Over the objections of environmentalists, Contra Costa County supervisors today gave Marathon Petroleum and Phillips 66 permission to start producing liquid biofuels at the oil refineries the two companies respectively own in Martinez and Rodeo.

The Martinez refinery, which at one point produced almost 18% of the fossil fuel consumed in California, was idled in late 2020 because of pandemic-related revenue losses, resulting in a mass layoff of more than 700 workers.

Now, instead of refining crude oil, Marathon soon will begin processing vegetable oils and animal fats into renewable diesel, and hire 1,400 people to do the job.

Phillips 66 will do the same at the Rodeo refinery, at a much higher scale: the plant will churn an average of 80,000 barrels of feedstock each day into fuels, compared to about 48,000 barrels per day at the Martinez refinery.

Both plans were separately approved in March by the county Planning Commission, but more than a dozen Bay Area environmental groups subsequently appealed the projects.
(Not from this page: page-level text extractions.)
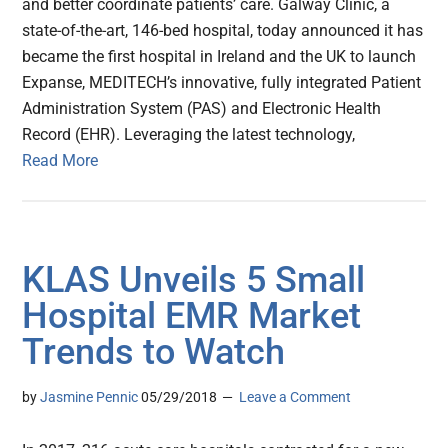
and better coordinate patients’ care. Galway Clinic, a
state-of-the-art, 146-bed hospital, today announced it has
became the first hospital in Ireland and the UK to launch
Expanse, MEDITECH’s innovative, fully integrated Patient
Administration System (PAS) and Electronic Health
Record (EHR). Leveraging the latest technology,
Read More
KLAS Unveils 5 Small
Hospital EMR Market
Trends to Watch
by
Jasmine Pennic
05/29/2018
Leave a Comment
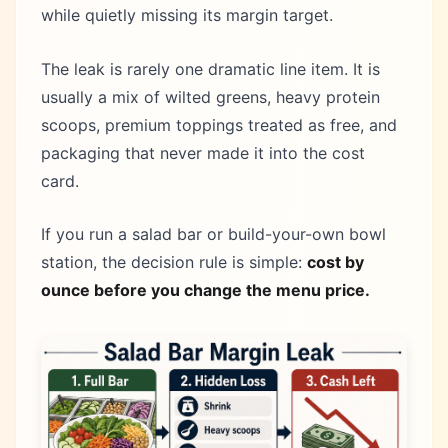
while quietly missing its margin target.
The leak is rarely one dramatic line item. It is
usually a mix of wilted greens, heavy protein
scoops, premium toppings treated as free, and
packaging that never made it into the cost
card.
If you run a salad bar or build-your-own bowl
station, the decision rule is simple:
cost by
ounce before you change the menu price.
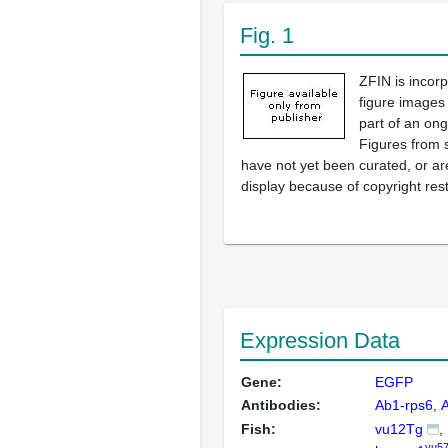
Fig. 1
ZFIN is incor
figure images
part of an ong
Figures from 
have not yet been curated, or are
display because of copyright rest
Expression Data
Gene:
EGFP
Antibodies:
Ab1-rps6
Fish:
vu12Tg
vu57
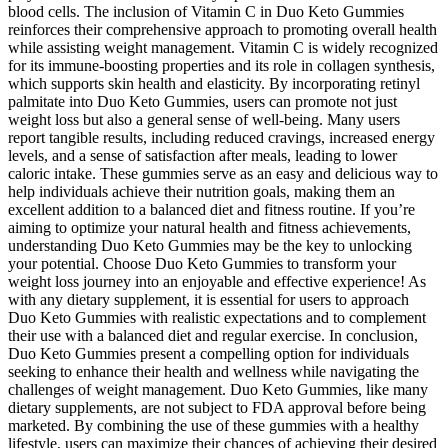
blood cells. The inclusion of Vitamin C in Duo Keto Gummies
reinforces their comprehensive approach to promoting overall health
while assisting weight management. Vitamin C is widely recognized
for its immune-boosting properties and its role in collagen synthesis,
which supports skin health and elasticity. By incorporating retinyl
palmitate into Duo Keto Gummies, users can promote not just
weight loss but also a general sense of well-being. Many users
report tangible results, including reduced cravings, increased energy
levels, and a sense of satisfaction after meals, leading to lower
caloric intake. These gummies serve as an easy and delicious way to
help individuals achieve their nutrition goals, making them an
excellent addition to a balanced diet and fitness routine. If you’re
aiming to optimize your natural health and fitness achievements,
understanding Duo Keto Gummies may be the key to unlocking
your potential. Choose Duo Keto Gummies to transform your
weight loss journey into an enjoyable and effective experience! As
with any dietary supplement, it is essential for users to approach
Duo Keto Gummies with realistic expectations and to complement
their use with a balanced diet and regular exercise. In conclusion,
Duo Keto Gummies present a compelling option for individuals
seeking to enhance their health and wellness while navigating the
challenges of weight management. Duo Keto Gummies, like many
dietary supplements, are not subject to FDA approval before being
marketed. By combining the use of these gummies with a healthy
lifestyle, users can maximize their chances of achieving their desired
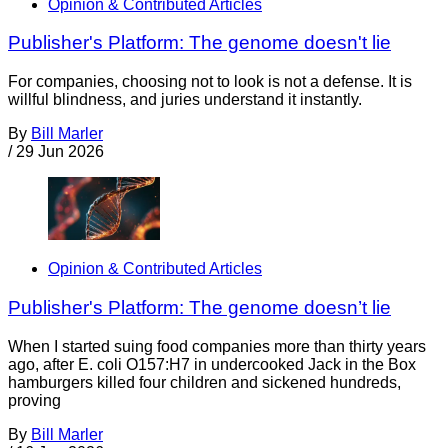
Opinion & Contributed Articles
Publisher's Platform: The genome doesn't lie
For companies, choosing not to look is not a defense. It is
willful blindness, and juries understand it instantly.
By
Bill Marler
/
29 Jun 2026
Opinion & Contributed Articles
Publisher's Platform: The genome doesn’t lie
When I started suing food companies more than thirty years
ago, after E. coli O157:H7 in undercooked Jack in the Box
hamburgers killed four children and sickened hundreds,
proving
By
Bill Marler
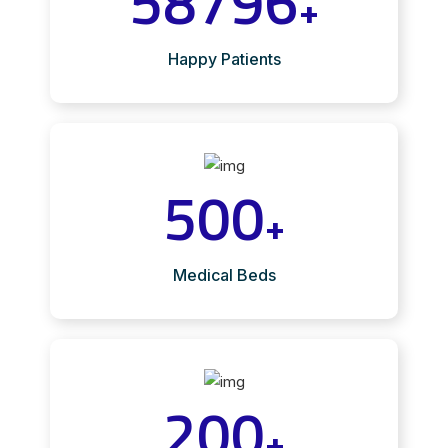
58796
+
Happy Patients
500
+
Medical Beds
200
+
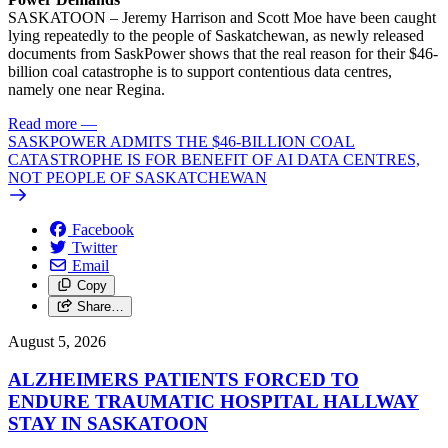
SASKATOON – Jeremy Harrison and Scott Moe have been caught
lying repeatedly to the people of Saskatchewan, as newly released
documents from SaskPower shows that the real reason for their $46-
billion coal catastrophe is to support contentious data centres,
namely one near Regina.
Read more
—
SASKPOWER ADMITS THE $46-BILLION COAL
CATASTROPHE IS FOR BENEFIT OF AI DATA CENTRES,
NOT PEOPLE OF SASKATCHEWAN
Facebook
Twitter
Email
Copy
Share…
August 5, 2026
ALZHEIMERS PATIENTS FORCED TO
ENDURE TRAUMATIC HOSPITAL HALLWAY
STAY IN SASKATOON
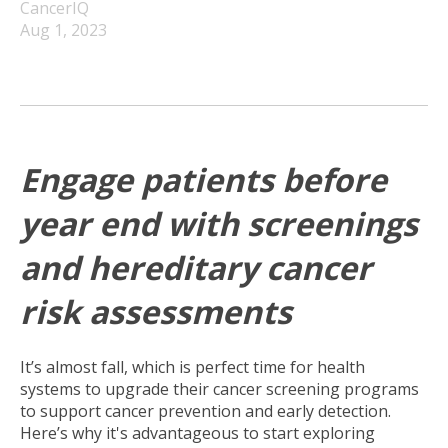
CancerIQ
Aug 1, 2023
Engage patients before
year end with screenings
and hereditary cancer
risk assessments
It’s almost fall, which is perfect time for health
systems to upgrade their cancer screening programs
to support cancer prevention and early detection.
Here’s why it's advantageous to start exploring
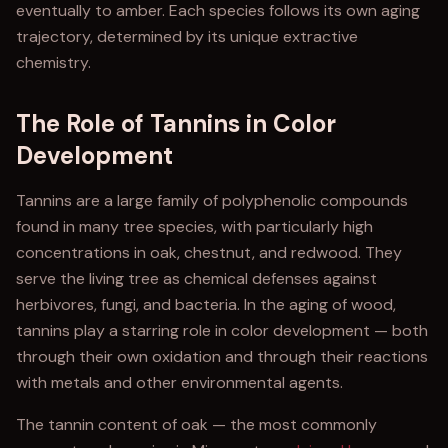
eventually to amber. Each species follows its own aging
trajectory, determined by its unique extractive
chemistry.
The Role of Tannins in Color
Development
Tannins are a large family of polyphenolic compounds
found in many tree species, with particularly high
concentrations in oak, chestnut, and redwood. They
serve the living tree as chemical defenses against
herbivores, fungi, and bacteria. In the aging of wood,
tannins play a starring role in color development — both
through their own oxidation and through their reactions
with metals and other environmental agents.
The tannin content of oak — the most commonly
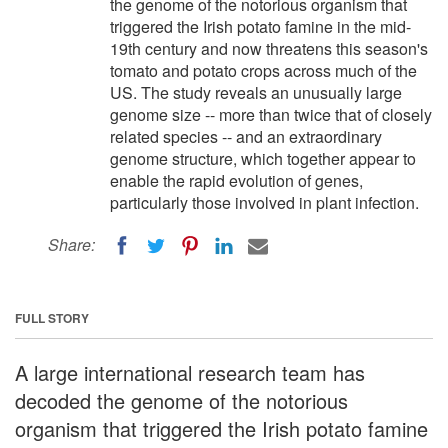
the genome of the notorious organism that
triggered the Irish potato famine in the mid-
19th century and now threatens this season's
tomato and potato crops across much of the
US. The study reveals an unusually large
genome size -- more than twice that of closely
related species -- and an extraordinary
genome structure, which together appear to
enable the rapid evolution of genes,
particularly those involved in plant infection.
Share:
FULL STORY
A large international research team has
decoded the genome of the notorious
organism that triggered the Irish potato famine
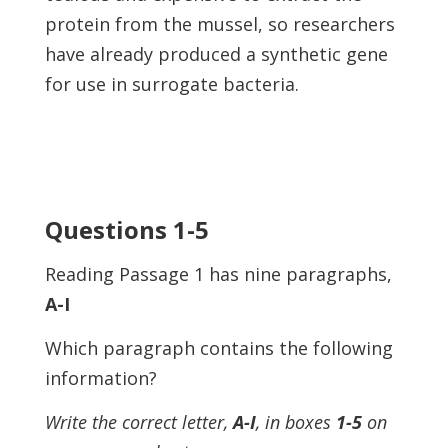
protein from the mussel, so researchers
have already produced a synthetic gene
for use in surrogate bacteria.
Questions 1-5
Reading Passage 1 has nine paragraphs,
A-I
Which paragraph contains the following
information?
Write the correct letter,
A-I
, in boxes
1-5
on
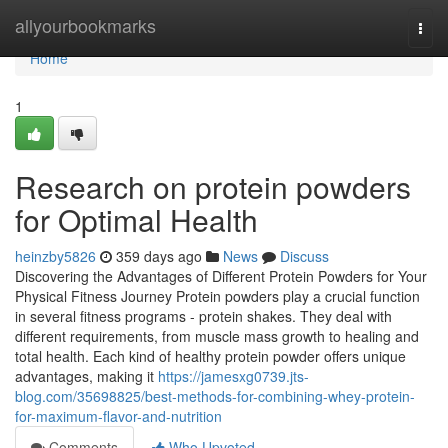
Home
allyourbookmarks
Togg
navi
Home
1
Research on protein powders
for Optimal Health
heinzby5826
359 days ago
News
Discuss
Discovering the Advantages of Different Protein Powders for Your
Physical Fitness Journey Protein powders play a crucial function
in several fitness programs - protein shakes. They deal with
different requirements, from muscle mass growth to healing and
total health. Each kind of healthy protein powder offers unique
advantages, making it
https://jamesxg0739.jts-
blog.com/35698825/best-methods-for-combining-whey-protein-
for-maximum-flavor-and-nutrition
Comments
Who Upvoted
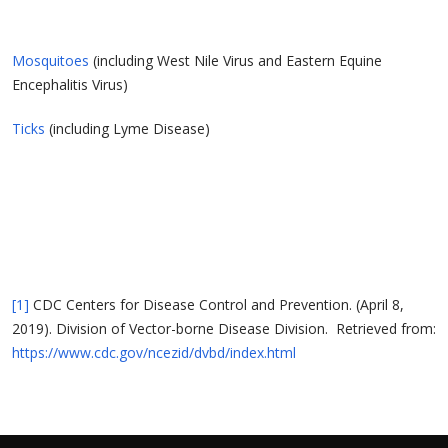
Mosquitoes
(including West Nile Virus and Eastern Equine
Encephalitis Virus)
Ticks
(including Lyme Disease)
[1]
CDC Centers for Disease Control and Prevention. (April 8,
2019). Division of Vector-borne Disease Division. Retrieved from:
https://www.cdc.gov/ncezid/dvbd/index.html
On Tuesday, both plans were separately reviewed by the supervisors in back-to-back hearings.

The environmental groups’ leaders told the supervisors that biofuels production would strain food supplies and contribute to deforestation — practices they argued are just as destructive to the climate as burning fossil fuels.

But the supervisors called the projects a compromise that could help the county reach its target reduction of carbon emissions by 2030.

“If they wanted to, they could go right back to refining gasoline,” Supervisor Candace Andersen said of Marathon during the first hearing. “And I know a lot of people in the community would love to see that happen given the very, very high gas prices we have right now in the United States.

Andersen said she thinks Marathon’s plan” will benefit us as a community, and continue to provide jobs while reducing the impact on the environment.”

Union workers also showed up in large numbers, urging the board to allow the refineries to switch up their operations.

“When you look at a project of this scale, you see there are early adopters and late adopters,” said Julia McGee, a Solano County resident who previously worked at the Marathon refinery. “We have the opportunity to be on the side of early adopters to reduce emissions and reduce our dependency on fossil fuel.”

Other speakers pointed out the companies would set up their operations elsewhere if the board didn’t allow them to produce biofuels.

“Do we want to allow a technology that is going to benefit us in the future to go somewhere where it is not heavily regulated, where furnaces are not run with the tight compliance that they are here?” said a man who identified himself as a longtime worker at the Martinez refinery.

Whether production of biofuels creates significantly more or fewer emissions than the refinement of crude oil is still being debated.

The California Air Resources Board has determined that biofuels meet its standard for what constitutes low-carbon fuel, and that the transportation and distribution of biofuels creates far fewer emissions than crude oil.

Some environmental advocates questioned the board’s finding, noting that oil companies have long created false narratives behind supposed “green-energy” initiatives.

Jackie Mann, co-founder of 350 Contra Costa, warned the supervisors not to buy into the “big oil” narrative and settle for a “bad-energy solution.”

“We don’t want to be on the wrong side of history,” Mann said.

They also pointed to an ongoing investigation into Phillips 66 by the Bay Area Air Quality Management District, two of whose directors are Conta Costa supervisors John Gioia and Karen Mitchoff.

The air district’s staff last fall began looking into whether the company had the necessary permits to begin processing small volumes of soy bean oil into biofuels. There was no mention of the investigation in the company’s environmental review of the project.

“We think it’s important to wait on approval of this project until the investigation is complete,” said Ann Alexander, a senior attorney with the Natural Resources Defense Council.

But the supervisors praised the proposals, saying the companies had fine-tuned the details and sufficiently planned to reduce the environmental impacts — such as carbon emissions and odor. 

Marathon representatives have said production of biofuels could begin at the Martinez refinery sometime this year. Last fall, the company agreed to pay the air district a $2 million settlement over a slew of air quality violations committed by Tesoro, the plant’s former owner.